The second of two texts inscribed in a ledger book. The paper, which is ruled both horizontally and vertically, measures 12½ × 7¾ inches (32 × 20 cm). The book contains 276 leaves, including the flyleaves in the front and back of the book. The bound book, which features a brown suede leather cov-er, measures 13 × 8½ × 1¾ inches (33 × 22 × 4 cm). The spine has a pasted red label with “LEDGER” in gold lettering. Following the four front flyleaves, the first twenty-four pages are tabbed index pages. The next seventy-three pages were used by Warren Parrish for various financial accounts he kept prior to his move to Kirtland, Ohio. Following a blank page, Minute Book 2 fills the next 187 pages, although there are some blank pages within and at the end of this record. The portion of the ledger in which Minute Book 2 is inscribed has its own pagination, all apparently done by Hosea Stout. Ebenezer Robinson’s handwriting appears on the title page (the recto of the leaf preceding page 1) and on pages 1–37, 41–42, 44–52, and 55–93. Pages 38–40 are blank. Levi Richards’s handwriting appears on pages 43 and 52–55. There is also unidentified handwriting in the middle of page 87. The inscription ends with minutes of the Nauvoo, Illinois, stake high council meetings held 1 and 15 June 1844, recorded by Joseph M. Cole on pages 178–185. The minutes were recorded with a quill pen, and all are in brown ink, except for some blue ink on pages 179–181. The remaining 251 pages of the book are blank. There were originally four back flyleaves; only two remain, and they are blank.
Minute Book 2 includes several redactions made in graphite, as well as some marking in blue pencil. The leather cover was decorated with blind tooling at some point, and a paper sticker was pasted on the spine with “CONFERENCE MINUTES AND HIGH COUNCIL RECORDS OF FAR WEST” inscribed in unidentified handwriting. This sticker resembles several other such stickers found on early church record books.
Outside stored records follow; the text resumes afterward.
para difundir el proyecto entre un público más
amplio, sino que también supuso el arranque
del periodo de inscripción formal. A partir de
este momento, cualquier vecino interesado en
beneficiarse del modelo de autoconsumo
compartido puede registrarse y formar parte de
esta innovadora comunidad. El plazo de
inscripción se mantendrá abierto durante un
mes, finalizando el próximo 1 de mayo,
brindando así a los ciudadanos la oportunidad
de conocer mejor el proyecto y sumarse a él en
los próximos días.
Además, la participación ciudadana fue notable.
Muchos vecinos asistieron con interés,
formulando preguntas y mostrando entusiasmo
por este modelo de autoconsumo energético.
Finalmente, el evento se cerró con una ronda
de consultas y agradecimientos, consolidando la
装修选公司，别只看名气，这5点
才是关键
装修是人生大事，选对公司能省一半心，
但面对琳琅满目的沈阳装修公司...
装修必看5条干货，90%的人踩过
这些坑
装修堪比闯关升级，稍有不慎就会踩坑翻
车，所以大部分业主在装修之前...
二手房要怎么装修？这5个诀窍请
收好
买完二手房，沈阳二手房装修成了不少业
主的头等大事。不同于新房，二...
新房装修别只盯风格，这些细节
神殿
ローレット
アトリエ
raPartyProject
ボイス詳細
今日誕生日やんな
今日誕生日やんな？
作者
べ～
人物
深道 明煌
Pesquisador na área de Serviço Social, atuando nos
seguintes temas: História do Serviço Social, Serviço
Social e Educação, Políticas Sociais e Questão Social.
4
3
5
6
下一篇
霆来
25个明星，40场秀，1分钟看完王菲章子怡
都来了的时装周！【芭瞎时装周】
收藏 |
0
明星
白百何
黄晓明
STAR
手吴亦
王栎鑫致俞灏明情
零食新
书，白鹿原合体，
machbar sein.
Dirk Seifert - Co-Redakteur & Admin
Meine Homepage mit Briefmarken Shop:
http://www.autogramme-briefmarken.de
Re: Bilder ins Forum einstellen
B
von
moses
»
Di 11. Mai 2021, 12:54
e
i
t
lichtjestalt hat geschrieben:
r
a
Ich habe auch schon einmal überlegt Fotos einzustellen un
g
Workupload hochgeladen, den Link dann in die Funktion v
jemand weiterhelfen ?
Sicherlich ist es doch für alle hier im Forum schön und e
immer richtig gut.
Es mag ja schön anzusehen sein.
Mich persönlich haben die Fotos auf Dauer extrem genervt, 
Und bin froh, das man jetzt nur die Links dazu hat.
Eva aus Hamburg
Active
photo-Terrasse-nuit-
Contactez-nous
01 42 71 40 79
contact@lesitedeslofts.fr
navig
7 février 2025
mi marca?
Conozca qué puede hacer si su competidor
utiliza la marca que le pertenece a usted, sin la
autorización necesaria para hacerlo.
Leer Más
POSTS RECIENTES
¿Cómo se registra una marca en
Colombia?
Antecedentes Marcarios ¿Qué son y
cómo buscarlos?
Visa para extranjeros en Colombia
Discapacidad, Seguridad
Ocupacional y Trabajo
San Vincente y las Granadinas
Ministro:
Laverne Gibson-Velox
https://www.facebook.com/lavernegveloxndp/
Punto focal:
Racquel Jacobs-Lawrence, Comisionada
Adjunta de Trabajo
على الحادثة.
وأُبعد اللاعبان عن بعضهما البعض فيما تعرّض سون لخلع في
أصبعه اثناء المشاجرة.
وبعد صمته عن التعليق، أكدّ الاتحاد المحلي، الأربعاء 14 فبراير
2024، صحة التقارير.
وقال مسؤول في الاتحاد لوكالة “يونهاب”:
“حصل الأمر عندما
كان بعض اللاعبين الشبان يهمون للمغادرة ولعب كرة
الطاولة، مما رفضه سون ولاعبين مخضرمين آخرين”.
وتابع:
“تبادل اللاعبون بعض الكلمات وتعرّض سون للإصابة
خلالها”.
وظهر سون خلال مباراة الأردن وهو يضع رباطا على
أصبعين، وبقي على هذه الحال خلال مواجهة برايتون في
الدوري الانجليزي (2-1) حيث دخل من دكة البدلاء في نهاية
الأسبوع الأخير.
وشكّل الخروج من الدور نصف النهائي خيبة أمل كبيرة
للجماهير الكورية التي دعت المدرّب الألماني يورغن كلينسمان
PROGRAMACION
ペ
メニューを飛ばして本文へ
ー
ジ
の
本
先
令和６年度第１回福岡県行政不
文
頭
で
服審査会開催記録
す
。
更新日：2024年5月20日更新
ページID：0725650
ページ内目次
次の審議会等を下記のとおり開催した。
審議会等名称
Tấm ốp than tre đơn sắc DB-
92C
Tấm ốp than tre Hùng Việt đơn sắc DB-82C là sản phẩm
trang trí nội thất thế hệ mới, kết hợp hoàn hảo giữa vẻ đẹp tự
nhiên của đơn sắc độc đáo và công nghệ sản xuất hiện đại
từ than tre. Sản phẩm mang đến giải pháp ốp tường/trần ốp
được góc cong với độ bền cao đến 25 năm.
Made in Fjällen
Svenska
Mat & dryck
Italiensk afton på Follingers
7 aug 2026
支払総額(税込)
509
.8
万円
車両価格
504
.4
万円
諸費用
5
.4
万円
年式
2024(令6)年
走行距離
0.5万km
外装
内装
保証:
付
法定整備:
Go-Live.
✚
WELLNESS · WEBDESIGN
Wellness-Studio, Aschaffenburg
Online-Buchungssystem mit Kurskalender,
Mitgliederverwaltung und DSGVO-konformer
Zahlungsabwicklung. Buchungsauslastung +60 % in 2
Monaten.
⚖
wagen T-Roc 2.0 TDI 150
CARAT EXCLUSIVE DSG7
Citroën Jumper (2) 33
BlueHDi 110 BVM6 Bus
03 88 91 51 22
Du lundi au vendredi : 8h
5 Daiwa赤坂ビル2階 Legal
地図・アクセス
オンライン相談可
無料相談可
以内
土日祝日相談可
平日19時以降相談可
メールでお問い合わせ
The volume may have been included in the Nauvoo exodus inventory as part of “Records of High Council.” It is listed in middle- and late-nineteenth-century inventories of the Historian’s Office in Salt Lake City. The Historian’s Office apparently made a microfilm copy of the volume in 1954. Church historian Joseph Fielding Smith took the volume with him to the Office of the First Presidency when he became church president in 1970 and kept it in his safe. The book was returned to the Church History Department in 2008. These archival records and archival marking on the book indicate continuous institutional custody.